La distanza da percorrere sono i 42 chilometri e 195 metri che vanno dalla residenza reale di Windsor allo lo Stadio Olimpico di White City a Londra, 55 gli atleti al via alle 14.30 nei 26 gradi della capitale britannica. Pietri non è tra i favoriti anche se qualche gara importante, prima della maratona londinese, l’ha vinta ed ha rischiato di aggiudicarsi anche la Maratona dei Giochi Intermedi di Atene 1906, abbandonando a pochi chilometri dal traguardo per problemi intestinali quando era in testa. Gli avversari più temuti: il canadese Longboat, il sudafricano Hefferon, l’americano Morrissey, lo svedese Svanberg.

Poco dopo il via il britannico Thomas Jack, si porta al comando ma dopo un passaggio alle 5 miglia in 27’01”, abbandona la gara. Si ritrovano in testa altri tre inglesi, Price, Lord e Duncan, Hefferon e Dorando Pietri che staziona costantemente tra i primi. Price passa a metà corsa in 1h15’13”, Hefferon lo insegue e Dorando è quarto, ad oltre un minuto. Price perde brillantezza e lascia la testa, Hefferon prende il largo, Pietri si ritrova secondo a tre minuti dal sudafricano, più indietro il canadese Longboat.
——————
> **USANDO LE INFORMAZIONI**:
1 - Secondo il brano sulla maratona di Londra, quanti atleti erano al via?
2 - Per favore, riprendi il brano sulla maratona di Londra partendo dopo la sua ultima frase.

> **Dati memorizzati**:
——————
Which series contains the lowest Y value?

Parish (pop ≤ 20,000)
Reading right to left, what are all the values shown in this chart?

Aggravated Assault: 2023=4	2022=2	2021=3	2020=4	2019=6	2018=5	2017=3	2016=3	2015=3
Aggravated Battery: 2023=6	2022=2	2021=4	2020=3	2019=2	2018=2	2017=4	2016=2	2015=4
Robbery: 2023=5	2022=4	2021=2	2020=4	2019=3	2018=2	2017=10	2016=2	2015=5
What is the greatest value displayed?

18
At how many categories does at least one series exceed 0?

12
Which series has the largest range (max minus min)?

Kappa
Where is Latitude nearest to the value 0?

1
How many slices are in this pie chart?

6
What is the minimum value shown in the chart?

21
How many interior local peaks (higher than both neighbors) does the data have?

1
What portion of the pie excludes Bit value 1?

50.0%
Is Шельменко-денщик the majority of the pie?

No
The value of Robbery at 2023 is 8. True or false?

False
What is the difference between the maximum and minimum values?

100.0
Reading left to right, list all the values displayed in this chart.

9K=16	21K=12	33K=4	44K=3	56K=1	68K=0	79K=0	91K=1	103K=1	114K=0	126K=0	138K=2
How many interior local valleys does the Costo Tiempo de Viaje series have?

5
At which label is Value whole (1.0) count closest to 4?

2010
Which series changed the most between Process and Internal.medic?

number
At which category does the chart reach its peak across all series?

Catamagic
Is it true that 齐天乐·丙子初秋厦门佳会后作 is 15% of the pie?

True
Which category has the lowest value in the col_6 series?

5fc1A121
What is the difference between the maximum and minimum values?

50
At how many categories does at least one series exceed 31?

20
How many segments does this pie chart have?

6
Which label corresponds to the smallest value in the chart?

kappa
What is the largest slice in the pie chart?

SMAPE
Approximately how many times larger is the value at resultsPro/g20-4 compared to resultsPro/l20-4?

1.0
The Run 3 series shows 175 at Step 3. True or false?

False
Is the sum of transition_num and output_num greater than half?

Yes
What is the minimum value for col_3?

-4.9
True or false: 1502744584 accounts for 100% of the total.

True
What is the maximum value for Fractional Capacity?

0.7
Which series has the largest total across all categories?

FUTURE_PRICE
——————
> **RISPOSTE PER ATTIVITÀ**:
1 - 55 atleti.

2 -
Longboat, infatti, va in crisi e si ritira, Lord esce di scena e Dorando Pietri, sospinto dall’incitamento del mezzofondista Emilio Longhi non se lo fa certo ripetere e si getta all’inseguimento di Hefferon ma da dietro risale anche un terzetto di americani, Hayes, Forshaw e Welton. Pietri deve recuperare 4 minuti di ritardo ma la sua è un’azione efficace, quasi travolgente, e a due chilometri dal traguardo l’azzurro scavalca un Hefferon praticamente sfinito.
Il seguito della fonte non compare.